Tax reform stands as a top priority for the White House and the Republicans in Congress. Although differences exist, some fundamental similarities appear to be on track if reform moves forward. If the parties can agree, taxpayers can expect major changes in terms of individual, business, and international taxation.

In its one-page release on tax reform, the White House listed simplification of the tax code and tax relief as its main goals. To that end, the White House has proposed to reduce the seven current tax brackets down to three with rates of 10%, 25% and 35%. The GOP plan termed "A Better Way" also aims to reduce the number of brackets to three, but with rates of 12%, 25% and 33%. Both plans also envision increasing the standard deduction to effectively create a 0% tax rate for individuals with lower income.

In regard to the tax rate on investment income (qualified dividends and capital gains), the Better Way plan proposes cutting the ordinary income rates in half for each of the three income brackets (i.e. 6%, 12% and 16.5%). The White House plan keeps the current investment income rates, but proposes an overall reduction of tax on that income by way of elimination of the 3.8% Net Investment Income tax, thereby reducing the cumulative rate for high earners from 23.8% to 20%.

A shared vision to simplify the tax code includes an elimination of all itemized-deductions except for the home mortgage interest deduction and the charitable deduction. Both plans also envision repealing the Alternative Minimum Tax and the Estate Tax.

In terms of business tax reform, the White House plan looks to slash business taxes for corporations and pass-through entities to 15%. The GOP plan will reduce the tax rate on pass-throughs (and sole proprietorships) to 25%, while reducing the tax on corporations to 20% to reduce the effect of doubletaxation on shareholders. The more fundamental change comes in the way businesses will be taxed on more of a cash flow basis.

Both the GOP and White House plans propose an immediate deduction for capital investments.

Rather than continuing the use of depreciation schedules to deduct the decline in an asset's value over time, the full cost of an investment will instead be deducted in the year of purchase. The immediate investment deduction is accompanied by an elimination of the business interest deduction. While an immediate deduction encourages business investment, the elimination of the interest deduction aims to equalize the tax treatment of different types of financing.

The White House and GOP plans aim to overhaul the way income is taxed across borders. The U.S. is currently one of the few countries that taxes its residents, including U.S.-based companies, on worldwide earnings, while giving a credit for foreign taxes paid on that income.

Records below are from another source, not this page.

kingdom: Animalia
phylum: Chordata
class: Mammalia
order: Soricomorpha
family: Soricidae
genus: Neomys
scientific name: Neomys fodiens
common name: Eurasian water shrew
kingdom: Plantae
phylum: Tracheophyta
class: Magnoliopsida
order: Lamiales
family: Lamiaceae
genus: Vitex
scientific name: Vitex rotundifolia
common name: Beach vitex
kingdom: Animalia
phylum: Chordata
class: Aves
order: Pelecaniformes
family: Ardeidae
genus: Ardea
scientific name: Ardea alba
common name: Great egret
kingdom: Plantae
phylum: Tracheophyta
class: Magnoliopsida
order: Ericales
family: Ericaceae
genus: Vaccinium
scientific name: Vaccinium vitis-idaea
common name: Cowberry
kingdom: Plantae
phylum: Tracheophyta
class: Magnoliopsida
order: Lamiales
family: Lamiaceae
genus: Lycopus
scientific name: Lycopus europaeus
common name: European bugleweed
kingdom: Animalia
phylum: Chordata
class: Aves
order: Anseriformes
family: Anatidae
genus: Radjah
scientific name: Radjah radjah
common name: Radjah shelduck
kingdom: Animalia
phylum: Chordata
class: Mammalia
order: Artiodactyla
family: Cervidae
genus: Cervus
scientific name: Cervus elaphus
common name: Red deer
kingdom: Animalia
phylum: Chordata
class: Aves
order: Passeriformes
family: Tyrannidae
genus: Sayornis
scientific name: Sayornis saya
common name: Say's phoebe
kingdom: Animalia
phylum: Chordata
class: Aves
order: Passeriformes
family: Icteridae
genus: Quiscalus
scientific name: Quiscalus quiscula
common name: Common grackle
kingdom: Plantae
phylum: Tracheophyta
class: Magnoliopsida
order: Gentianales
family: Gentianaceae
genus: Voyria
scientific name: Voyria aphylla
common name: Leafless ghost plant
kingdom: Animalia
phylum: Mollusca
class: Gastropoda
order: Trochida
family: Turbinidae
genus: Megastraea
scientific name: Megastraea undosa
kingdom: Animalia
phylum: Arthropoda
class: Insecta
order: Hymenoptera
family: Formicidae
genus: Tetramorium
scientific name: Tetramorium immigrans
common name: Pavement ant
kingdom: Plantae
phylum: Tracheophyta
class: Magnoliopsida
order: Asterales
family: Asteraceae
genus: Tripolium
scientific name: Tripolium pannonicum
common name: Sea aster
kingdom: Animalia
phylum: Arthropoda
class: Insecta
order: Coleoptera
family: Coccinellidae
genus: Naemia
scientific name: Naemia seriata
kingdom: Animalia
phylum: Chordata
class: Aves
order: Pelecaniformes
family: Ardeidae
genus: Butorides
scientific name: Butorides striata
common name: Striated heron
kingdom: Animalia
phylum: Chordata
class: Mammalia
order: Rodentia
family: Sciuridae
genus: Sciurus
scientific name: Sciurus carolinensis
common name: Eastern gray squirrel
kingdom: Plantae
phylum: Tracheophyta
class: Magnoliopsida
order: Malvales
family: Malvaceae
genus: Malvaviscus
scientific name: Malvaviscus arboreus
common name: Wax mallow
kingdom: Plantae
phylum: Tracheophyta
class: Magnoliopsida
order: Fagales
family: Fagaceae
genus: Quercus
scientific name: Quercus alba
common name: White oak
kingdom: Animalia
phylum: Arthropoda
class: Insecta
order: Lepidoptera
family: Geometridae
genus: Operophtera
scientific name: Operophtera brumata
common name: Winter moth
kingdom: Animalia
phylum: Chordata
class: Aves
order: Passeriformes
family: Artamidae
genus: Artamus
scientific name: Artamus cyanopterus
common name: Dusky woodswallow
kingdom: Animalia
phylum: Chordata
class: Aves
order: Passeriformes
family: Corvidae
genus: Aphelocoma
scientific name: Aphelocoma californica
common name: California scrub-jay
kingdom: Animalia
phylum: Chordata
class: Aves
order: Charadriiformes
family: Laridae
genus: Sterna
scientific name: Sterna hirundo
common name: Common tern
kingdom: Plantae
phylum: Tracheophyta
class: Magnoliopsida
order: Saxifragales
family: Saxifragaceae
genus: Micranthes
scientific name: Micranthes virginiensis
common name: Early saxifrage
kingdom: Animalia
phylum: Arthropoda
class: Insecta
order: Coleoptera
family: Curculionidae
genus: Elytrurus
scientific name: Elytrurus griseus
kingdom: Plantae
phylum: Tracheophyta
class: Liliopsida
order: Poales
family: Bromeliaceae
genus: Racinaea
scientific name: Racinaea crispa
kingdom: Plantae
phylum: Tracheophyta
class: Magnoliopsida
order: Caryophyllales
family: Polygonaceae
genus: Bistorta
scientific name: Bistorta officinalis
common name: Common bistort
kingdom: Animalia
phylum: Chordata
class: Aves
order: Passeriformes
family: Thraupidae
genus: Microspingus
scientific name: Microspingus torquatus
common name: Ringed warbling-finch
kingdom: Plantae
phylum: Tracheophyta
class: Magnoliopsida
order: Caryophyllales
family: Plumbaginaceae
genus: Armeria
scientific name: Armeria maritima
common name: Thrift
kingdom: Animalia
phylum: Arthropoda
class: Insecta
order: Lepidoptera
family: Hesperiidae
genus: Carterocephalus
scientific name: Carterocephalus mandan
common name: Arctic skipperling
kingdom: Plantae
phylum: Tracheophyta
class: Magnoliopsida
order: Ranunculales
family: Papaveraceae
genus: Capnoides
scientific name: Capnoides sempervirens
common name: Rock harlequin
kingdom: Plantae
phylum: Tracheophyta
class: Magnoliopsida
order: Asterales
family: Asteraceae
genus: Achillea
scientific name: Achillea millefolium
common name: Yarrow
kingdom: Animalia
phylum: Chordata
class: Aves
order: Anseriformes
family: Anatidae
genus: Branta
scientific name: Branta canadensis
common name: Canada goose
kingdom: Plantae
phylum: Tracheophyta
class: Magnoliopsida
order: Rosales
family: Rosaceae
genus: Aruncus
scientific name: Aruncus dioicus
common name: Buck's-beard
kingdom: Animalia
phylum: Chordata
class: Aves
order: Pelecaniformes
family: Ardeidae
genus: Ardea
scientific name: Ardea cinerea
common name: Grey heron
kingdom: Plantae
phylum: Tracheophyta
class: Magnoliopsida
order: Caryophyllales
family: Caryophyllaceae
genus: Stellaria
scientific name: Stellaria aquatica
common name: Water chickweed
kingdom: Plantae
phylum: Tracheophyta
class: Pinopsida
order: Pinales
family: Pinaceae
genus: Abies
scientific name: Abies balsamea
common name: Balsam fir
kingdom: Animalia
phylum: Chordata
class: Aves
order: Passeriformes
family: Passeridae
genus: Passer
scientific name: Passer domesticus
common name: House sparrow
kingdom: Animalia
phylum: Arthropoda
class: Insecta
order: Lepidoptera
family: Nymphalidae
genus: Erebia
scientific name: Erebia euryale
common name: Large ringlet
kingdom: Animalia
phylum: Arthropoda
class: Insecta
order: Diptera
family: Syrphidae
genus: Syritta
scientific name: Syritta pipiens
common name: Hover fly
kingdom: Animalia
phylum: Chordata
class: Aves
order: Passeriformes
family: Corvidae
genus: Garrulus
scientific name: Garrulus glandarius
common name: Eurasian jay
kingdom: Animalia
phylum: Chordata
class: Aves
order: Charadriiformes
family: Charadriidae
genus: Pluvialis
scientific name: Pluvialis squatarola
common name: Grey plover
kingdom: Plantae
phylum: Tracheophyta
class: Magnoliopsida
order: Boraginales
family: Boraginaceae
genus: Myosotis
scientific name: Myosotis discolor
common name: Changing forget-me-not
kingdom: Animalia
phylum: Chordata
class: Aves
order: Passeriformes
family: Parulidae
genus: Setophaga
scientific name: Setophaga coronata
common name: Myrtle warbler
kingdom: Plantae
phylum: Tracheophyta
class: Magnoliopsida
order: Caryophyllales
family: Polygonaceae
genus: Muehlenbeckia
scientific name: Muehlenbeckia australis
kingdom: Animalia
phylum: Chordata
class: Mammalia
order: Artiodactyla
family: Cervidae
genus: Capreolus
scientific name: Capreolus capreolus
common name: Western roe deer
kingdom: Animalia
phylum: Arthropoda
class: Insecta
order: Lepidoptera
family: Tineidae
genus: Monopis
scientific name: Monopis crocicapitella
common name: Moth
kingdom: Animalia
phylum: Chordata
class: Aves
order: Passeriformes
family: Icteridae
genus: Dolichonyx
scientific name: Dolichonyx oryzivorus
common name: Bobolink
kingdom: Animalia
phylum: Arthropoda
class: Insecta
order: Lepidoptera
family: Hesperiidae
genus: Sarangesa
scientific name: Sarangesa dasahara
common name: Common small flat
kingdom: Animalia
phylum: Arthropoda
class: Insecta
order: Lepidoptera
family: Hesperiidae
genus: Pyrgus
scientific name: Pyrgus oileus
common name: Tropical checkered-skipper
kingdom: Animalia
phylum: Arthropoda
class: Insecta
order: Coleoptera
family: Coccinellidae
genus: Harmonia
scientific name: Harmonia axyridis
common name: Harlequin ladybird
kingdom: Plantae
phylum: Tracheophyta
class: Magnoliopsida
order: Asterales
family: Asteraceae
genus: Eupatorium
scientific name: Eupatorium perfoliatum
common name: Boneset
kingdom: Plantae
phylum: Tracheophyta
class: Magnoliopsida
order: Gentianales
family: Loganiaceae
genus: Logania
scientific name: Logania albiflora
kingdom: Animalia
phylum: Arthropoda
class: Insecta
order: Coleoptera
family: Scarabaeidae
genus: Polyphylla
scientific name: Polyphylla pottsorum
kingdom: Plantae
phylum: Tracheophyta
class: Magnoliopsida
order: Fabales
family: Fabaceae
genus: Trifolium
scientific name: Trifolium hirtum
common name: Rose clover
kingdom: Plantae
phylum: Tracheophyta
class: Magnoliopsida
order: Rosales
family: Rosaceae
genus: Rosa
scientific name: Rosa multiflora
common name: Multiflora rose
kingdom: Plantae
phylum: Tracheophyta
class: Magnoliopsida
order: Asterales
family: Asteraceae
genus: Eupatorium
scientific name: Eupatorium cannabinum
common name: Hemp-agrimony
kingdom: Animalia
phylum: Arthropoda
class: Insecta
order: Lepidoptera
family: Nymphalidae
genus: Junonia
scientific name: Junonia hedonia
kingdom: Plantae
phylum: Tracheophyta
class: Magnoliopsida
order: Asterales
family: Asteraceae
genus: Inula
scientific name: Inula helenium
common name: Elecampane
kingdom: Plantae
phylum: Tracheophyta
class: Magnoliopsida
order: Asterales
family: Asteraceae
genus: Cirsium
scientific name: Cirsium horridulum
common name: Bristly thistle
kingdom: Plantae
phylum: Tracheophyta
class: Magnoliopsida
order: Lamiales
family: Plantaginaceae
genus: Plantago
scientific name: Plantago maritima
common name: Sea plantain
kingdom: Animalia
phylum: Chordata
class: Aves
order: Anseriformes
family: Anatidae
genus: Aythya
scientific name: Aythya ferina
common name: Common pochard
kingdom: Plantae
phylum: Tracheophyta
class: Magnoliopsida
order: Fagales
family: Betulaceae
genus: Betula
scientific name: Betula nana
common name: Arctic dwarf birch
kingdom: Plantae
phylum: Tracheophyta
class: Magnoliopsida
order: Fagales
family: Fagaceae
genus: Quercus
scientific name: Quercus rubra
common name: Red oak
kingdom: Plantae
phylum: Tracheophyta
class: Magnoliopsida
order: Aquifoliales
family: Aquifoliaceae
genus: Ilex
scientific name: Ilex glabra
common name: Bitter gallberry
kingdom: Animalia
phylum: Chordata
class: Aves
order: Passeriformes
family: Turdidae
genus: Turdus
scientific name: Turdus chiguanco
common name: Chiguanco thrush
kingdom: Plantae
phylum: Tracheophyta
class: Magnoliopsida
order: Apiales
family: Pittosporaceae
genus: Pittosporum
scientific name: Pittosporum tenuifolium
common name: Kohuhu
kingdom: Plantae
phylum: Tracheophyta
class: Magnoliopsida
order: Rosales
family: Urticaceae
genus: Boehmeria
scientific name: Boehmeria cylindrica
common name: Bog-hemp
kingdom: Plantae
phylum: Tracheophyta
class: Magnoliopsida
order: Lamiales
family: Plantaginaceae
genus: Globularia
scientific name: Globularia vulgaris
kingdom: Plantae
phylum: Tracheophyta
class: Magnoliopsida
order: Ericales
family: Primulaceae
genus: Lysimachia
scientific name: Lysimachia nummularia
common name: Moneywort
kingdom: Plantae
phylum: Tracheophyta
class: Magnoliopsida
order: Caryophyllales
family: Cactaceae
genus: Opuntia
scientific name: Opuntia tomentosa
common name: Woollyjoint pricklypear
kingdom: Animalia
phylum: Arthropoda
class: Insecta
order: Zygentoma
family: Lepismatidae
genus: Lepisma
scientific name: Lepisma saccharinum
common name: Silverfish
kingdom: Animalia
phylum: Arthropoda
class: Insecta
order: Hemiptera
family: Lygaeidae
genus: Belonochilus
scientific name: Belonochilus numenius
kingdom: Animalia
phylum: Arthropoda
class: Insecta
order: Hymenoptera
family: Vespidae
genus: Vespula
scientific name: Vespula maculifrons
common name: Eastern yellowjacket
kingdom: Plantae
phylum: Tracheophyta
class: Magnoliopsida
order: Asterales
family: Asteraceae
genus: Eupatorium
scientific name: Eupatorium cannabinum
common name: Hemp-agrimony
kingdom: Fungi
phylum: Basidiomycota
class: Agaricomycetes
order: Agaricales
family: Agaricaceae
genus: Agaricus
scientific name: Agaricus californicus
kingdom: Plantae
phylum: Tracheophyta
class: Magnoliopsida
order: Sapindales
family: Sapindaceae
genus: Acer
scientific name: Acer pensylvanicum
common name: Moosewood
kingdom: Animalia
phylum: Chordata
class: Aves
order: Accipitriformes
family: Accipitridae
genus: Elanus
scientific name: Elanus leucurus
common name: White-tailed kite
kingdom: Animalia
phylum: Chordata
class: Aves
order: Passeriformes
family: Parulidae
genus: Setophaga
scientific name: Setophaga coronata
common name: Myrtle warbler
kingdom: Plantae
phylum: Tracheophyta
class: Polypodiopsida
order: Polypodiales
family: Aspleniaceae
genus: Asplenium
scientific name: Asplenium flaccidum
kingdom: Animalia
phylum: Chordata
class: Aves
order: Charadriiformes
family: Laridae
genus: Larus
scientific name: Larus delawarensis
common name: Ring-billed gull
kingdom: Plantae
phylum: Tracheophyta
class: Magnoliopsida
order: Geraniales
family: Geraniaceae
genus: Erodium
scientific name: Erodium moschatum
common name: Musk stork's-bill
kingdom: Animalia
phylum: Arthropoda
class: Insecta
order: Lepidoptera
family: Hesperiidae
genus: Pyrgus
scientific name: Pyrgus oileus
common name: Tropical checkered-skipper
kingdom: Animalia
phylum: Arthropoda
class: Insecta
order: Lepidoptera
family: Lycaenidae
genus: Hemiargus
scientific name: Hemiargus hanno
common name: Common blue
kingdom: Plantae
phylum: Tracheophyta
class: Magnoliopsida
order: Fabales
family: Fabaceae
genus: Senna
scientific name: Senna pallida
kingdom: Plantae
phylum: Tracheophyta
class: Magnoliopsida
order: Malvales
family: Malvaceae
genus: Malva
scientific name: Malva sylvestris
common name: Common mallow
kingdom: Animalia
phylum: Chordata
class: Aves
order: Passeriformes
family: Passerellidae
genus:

If the current plans go through, the U.S. will join all of its major trading partners in assessing tax on a territorial basis and only tax residents and U.S.-based companies on the income earned inside its borders.

In order to bring home the estimated $2 trillion in foreign earnings companies have stashed overseas to avoid paying deferred tax liabilities upon repatriation, the GOP plan calls for a one-time 8.75% tax on all money brought back to the U.S. The White House plan supports a one-time tax, but fails to specify a rate. Both plans believe this one-time tax will encourage companies to bring back money to reinvest in the U.S.

Finally, both plans call for a border adjustment tax. The GOP plan terms this a "destination-based tax" since it will levy a 20% tax on imported goods, while exempting all exports from the tax. Although it was a primary issue in President Trump's election campaign, support within the Republican Party has fallen off to the point that House Speaker Paul D. Ryan, R-Wis., has recently conceded that the eventual tax reform package may not contain this tax.